Together with Sylvain Brouard (Sciences Po) and Pavlos Vasilopoulos (University of York), Michael Becher wanted to investigate the individual responses of French citizens to COVID-19 health recommendations by comparing their sociodemographic and psychological characteristics.
Drawing on data previously collected for the French National Election Study (ENEF), a representative sample of 1,010 participants from ENEF panel were again surveyed on March 16-17. They were asked whether they had changed daily behaviors, including: “Washing your hands”; “Coughing or sneezing into your elbow or a handkerchief”; “Shaking hands or kissing”; “Keeping one meter from other people outside your home”; “Reduced trips”; “Avoiding crowded places”; “Meeting friends”.
The findings show that older people and women were more likely to adhere to the public health recommendations. “Given that the risk of dying from COVID-19 increases with age, one would expect older people to be more likely to comply with measures to stop the spread of the virus,” says Michael, adding that compliance may also be less likely among the young because they have more active social lives.
The researchers also expected education to play a role. Previous research has shown that educated people are more likely to be informed about current affairs. They may consequently be more aware of the measures, their targets, as well as the threat posed by COVID-19. However, this French study found no link between education levels and compliance with Covid-19 health policy. This may suggest that lack of information is not a main driver of non-compliance in the context of intensive government and media campaigns on the issue.

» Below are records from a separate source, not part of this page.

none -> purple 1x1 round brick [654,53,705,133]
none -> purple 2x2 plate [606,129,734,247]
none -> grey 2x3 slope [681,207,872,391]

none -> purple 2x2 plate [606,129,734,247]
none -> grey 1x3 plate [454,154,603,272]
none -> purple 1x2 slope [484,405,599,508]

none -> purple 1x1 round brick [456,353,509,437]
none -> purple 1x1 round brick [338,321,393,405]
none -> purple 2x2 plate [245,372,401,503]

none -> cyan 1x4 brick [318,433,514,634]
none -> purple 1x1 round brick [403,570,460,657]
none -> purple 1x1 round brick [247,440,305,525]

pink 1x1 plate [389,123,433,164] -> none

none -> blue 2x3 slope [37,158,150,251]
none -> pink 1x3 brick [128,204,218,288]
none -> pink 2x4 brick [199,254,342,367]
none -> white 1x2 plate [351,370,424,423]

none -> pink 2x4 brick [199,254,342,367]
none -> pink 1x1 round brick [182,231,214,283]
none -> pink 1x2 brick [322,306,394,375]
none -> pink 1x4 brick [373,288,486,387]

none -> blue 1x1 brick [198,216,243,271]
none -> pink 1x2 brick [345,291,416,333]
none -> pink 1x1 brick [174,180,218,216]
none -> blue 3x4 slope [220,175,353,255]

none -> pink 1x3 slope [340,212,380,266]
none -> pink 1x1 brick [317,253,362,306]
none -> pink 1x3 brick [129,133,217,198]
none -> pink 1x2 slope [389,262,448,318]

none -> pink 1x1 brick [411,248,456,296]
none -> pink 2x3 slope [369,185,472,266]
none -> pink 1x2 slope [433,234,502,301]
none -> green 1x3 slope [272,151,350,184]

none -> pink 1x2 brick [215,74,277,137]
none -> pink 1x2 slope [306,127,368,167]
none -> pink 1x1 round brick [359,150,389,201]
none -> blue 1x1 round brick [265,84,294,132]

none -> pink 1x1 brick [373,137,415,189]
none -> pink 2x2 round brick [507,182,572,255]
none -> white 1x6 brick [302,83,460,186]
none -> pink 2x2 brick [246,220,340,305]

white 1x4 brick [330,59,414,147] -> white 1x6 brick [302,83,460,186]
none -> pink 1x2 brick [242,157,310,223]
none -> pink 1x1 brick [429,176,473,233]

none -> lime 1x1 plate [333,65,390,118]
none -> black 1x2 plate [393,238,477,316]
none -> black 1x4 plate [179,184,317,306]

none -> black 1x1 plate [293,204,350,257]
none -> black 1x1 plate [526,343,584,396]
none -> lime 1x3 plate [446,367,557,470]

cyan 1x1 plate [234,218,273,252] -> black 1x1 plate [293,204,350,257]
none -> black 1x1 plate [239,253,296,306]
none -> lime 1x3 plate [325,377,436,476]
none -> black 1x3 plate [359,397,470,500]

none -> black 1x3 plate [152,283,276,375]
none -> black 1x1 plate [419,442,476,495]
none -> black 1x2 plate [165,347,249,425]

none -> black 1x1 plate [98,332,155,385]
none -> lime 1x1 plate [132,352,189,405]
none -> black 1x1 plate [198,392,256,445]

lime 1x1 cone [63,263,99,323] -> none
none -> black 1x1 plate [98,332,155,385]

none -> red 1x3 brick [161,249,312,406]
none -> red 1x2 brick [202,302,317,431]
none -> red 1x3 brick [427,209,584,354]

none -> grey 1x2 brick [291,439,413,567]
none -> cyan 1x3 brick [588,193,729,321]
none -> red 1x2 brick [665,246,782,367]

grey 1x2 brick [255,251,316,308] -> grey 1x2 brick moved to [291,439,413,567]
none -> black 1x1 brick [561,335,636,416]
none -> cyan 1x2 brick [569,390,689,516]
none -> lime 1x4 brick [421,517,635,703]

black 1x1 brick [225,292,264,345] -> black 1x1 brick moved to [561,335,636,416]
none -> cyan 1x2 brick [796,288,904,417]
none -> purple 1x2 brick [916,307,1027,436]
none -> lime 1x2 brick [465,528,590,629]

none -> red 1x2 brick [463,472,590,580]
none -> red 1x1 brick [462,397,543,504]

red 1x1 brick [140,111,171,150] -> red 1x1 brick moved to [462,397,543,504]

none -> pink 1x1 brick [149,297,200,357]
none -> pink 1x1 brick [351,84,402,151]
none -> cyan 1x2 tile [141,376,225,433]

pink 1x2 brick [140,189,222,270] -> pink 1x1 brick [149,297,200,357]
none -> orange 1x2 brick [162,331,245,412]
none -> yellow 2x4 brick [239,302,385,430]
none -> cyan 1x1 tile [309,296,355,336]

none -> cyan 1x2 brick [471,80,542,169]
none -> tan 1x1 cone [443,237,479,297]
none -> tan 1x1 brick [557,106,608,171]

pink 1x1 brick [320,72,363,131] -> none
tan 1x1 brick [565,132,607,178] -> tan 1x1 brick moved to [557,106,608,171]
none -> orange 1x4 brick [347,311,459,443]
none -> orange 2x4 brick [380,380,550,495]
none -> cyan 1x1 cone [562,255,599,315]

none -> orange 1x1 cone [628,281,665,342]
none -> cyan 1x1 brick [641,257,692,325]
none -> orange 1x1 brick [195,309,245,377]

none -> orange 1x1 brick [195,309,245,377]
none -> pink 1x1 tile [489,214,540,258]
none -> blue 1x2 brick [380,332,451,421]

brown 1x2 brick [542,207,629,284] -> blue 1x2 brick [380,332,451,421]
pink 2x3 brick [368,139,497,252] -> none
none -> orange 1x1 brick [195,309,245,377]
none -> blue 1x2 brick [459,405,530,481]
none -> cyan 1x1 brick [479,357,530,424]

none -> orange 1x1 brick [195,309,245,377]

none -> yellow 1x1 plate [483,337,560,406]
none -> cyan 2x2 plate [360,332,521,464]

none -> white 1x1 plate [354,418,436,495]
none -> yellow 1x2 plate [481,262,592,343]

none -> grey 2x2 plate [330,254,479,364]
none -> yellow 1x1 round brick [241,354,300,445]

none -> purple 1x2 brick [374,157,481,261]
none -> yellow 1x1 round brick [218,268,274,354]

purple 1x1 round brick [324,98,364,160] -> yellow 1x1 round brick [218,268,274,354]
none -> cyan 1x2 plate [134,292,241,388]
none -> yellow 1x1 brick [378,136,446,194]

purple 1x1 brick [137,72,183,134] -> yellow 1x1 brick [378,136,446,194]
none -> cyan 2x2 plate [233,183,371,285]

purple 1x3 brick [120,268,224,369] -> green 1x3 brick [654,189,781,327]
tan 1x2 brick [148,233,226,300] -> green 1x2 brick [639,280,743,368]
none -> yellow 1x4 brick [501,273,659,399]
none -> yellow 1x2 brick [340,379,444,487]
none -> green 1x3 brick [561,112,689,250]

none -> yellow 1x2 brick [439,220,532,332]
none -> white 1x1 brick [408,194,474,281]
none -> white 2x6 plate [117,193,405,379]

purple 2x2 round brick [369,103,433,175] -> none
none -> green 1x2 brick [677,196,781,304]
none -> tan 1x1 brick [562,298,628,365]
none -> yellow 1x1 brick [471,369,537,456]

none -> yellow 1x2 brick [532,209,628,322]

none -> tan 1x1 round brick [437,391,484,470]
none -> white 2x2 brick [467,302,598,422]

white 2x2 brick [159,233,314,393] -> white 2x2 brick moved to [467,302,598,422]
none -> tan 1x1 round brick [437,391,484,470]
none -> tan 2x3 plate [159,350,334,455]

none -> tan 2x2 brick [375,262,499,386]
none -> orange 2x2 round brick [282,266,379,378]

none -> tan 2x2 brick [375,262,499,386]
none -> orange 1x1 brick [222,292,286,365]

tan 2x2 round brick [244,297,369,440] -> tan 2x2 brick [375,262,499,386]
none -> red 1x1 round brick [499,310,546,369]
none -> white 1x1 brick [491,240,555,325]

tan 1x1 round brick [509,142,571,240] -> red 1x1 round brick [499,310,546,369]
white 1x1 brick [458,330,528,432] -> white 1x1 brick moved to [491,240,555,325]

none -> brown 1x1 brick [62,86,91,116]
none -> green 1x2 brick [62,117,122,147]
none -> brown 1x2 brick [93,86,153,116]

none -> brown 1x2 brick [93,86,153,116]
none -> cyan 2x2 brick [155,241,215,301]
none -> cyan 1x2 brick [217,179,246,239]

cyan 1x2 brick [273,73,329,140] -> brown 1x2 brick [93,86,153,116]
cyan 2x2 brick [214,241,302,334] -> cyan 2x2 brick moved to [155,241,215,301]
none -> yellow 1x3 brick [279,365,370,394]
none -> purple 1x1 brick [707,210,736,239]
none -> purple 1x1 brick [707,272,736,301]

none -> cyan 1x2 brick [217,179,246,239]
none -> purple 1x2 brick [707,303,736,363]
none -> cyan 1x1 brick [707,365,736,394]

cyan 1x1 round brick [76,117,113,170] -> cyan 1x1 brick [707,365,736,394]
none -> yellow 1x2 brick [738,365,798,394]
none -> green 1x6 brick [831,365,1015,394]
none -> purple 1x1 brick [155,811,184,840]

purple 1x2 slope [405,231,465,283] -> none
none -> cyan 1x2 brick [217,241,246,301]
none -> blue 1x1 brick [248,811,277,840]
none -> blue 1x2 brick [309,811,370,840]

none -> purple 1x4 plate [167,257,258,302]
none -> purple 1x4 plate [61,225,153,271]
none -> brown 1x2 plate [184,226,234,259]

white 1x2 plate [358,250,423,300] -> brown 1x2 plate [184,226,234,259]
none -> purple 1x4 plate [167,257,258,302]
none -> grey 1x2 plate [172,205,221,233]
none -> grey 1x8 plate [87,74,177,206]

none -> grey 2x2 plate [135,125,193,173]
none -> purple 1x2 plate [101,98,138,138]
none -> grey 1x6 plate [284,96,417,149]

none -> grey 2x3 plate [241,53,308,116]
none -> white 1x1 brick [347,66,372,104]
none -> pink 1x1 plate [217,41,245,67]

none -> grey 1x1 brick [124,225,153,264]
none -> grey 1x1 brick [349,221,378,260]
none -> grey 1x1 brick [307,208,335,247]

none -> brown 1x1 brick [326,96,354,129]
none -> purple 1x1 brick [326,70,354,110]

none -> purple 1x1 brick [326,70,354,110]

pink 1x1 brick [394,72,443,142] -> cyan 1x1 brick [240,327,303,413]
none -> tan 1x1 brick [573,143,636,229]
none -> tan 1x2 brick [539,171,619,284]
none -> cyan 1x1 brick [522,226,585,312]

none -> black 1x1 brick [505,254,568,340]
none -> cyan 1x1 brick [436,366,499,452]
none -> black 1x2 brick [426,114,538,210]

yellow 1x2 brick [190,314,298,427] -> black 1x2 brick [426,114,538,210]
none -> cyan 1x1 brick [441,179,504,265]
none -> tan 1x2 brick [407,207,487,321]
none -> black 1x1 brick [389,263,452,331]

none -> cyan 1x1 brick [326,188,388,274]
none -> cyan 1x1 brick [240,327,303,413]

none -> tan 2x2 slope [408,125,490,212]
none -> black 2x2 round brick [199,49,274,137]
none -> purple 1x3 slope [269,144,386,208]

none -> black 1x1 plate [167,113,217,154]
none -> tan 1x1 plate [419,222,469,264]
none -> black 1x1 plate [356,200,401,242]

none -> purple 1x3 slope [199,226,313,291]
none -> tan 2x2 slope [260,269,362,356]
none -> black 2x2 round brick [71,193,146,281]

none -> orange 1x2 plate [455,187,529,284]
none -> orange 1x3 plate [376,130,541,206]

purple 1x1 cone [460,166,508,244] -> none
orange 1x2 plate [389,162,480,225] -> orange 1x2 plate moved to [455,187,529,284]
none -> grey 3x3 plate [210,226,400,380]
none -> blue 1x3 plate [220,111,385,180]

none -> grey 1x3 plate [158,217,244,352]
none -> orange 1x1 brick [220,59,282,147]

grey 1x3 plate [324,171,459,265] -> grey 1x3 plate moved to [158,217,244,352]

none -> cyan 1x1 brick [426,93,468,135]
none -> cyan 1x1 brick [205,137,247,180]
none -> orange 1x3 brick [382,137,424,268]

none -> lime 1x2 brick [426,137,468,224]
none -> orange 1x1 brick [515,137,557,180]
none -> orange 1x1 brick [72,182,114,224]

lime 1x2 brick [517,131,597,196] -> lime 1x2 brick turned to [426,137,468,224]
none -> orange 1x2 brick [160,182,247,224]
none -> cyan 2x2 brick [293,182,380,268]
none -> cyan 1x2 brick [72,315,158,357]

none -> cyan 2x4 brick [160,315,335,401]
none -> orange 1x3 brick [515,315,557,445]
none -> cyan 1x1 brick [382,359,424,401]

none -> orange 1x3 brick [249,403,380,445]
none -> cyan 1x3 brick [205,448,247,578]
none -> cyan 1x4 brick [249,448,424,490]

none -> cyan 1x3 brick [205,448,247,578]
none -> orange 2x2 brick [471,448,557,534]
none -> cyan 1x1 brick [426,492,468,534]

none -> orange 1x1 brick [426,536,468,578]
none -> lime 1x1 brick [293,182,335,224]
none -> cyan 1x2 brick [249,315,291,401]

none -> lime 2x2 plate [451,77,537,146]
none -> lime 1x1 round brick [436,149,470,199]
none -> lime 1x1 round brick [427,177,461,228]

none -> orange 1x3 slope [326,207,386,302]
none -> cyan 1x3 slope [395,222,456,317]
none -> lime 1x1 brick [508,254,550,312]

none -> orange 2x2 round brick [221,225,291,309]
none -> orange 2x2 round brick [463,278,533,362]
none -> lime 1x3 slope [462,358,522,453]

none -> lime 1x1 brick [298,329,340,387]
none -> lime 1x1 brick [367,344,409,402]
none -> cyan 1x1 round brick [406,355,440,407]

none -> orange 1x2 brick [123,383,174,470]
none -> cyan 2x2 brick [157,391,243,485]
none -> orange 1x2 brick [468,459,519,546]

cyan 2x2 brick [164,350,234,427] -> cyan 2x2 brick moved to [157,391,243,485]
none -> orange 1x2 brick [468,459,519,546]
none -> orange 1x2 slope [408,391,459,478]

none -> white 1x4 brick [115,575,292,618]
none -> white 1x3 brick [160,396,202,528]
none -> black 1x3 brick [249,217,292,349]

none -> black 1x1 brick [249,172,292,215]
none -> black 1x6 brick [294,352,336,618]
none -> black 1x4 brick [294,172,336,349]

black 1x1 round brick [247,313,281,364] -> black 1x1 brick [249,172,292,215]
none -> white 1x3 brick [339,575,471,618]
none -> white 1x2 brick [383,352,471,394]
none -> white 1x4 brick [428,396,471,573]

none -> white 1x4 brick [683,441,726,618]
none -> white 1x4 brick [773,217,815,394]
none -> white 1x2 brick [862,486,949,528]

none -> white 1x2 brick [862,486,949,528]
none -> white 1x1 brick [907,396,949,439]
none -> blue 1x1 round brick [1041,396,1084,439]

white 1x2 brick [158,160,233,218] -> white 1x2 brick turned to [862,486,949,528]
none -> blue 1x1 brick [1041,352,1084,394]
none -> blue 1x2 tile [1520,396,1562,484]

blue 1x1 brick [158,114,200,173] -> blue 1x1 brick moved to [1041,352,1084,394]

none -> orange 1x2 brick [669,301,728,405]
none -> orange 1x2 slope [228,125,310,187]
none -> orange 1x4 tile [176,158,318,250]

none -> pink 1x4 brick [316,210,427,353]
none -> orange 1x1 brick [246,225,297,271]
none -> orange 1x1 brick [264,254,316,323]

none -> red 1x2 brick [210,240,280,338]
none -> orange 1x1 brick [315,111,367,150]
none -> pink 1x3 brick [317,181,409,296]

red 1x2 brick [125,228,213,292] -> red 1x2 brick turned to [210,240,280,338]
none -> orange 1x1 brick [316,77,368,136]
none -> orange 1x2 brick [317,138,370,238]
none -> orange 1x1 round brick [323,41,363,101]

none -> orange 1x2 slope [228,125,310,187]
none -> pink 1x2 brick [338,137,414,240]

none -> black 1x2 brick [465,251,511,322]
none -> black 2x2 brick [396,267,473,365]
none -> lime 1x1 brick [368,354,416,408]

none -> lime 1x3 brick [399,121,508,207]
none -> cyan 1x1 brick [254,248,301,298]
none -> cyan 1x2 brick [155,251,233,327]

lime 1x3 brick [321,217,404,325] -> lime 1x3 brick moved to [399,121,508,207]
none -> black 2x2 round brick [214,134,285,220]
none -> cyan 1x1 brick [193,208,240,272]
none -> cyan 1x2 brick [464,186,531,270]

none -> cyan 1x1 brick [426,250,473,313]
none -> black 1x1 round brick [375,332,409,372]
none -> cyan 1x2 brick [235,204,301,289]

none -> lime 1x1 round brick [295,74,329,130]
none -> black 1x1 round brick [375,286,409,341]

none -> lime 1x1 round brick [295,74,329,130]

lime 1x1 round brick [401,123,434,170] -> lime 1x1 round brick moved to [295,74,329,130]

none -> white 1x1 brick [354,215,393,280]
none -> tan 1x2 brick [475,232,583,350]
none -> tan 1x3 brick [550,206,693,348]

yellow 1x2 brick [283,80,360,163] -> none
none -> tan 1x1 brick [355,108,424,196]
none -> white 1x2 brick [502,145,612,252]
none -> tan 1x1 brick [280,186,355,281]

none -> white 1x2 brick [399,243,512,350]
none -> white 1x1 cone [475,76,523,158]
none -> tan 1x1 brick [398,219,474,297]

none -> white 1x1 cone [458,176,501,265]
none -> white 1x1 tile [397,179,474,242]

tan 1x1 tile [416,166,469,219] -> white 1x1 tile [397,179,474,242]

The researchers’ findings also suggest that personality matters. Conscientious individuals, who tend to be duty-bound, hard-working, and have a high sense of obligation, were more likely to abide with the public health measures.
Extroverts, on the other hand, were more likely to rebel. “Extroverted individuals may find it harder to disrupt sociability by complying with isolating measures, such as avoiding public gatherings or meeting with friends,” says Michael. He added that one attractives feature of their data is that respondent’s personality traits were measured three years ahead of the current crisis, which reduces the concern that the correlation simply reflects reverse causality.
Past research has shown that individuals who place themselves in ideological extremes tend to be both more distrusting of the state and its powers as well as more prone to endorsing conspiracy theories. Accordingly, the researchers found that those who identify as far left or far right were less likely to comply with health policy on COVID-19.
This study is currently under peer-review and Michael and his colleagues insist that their results be interpreted with caution. “The observational nature of our data prevents us from drawing causal conclusions, and age or personality traits are not directly amenable to policy interventions,” they write. “However, our results provide insights into the individual foundations of compliance that can provide the basis for policymakers to evaluate the effectiveness of their measures.”
The researchers suggest that their work could be developed by adding behavioral measures of compliance and conducting future experiments on the effect of monitoring and social pressure. In fact, they are conducing follow up work to address some of these issues and to cover other countries (e.g., Germany and the UK).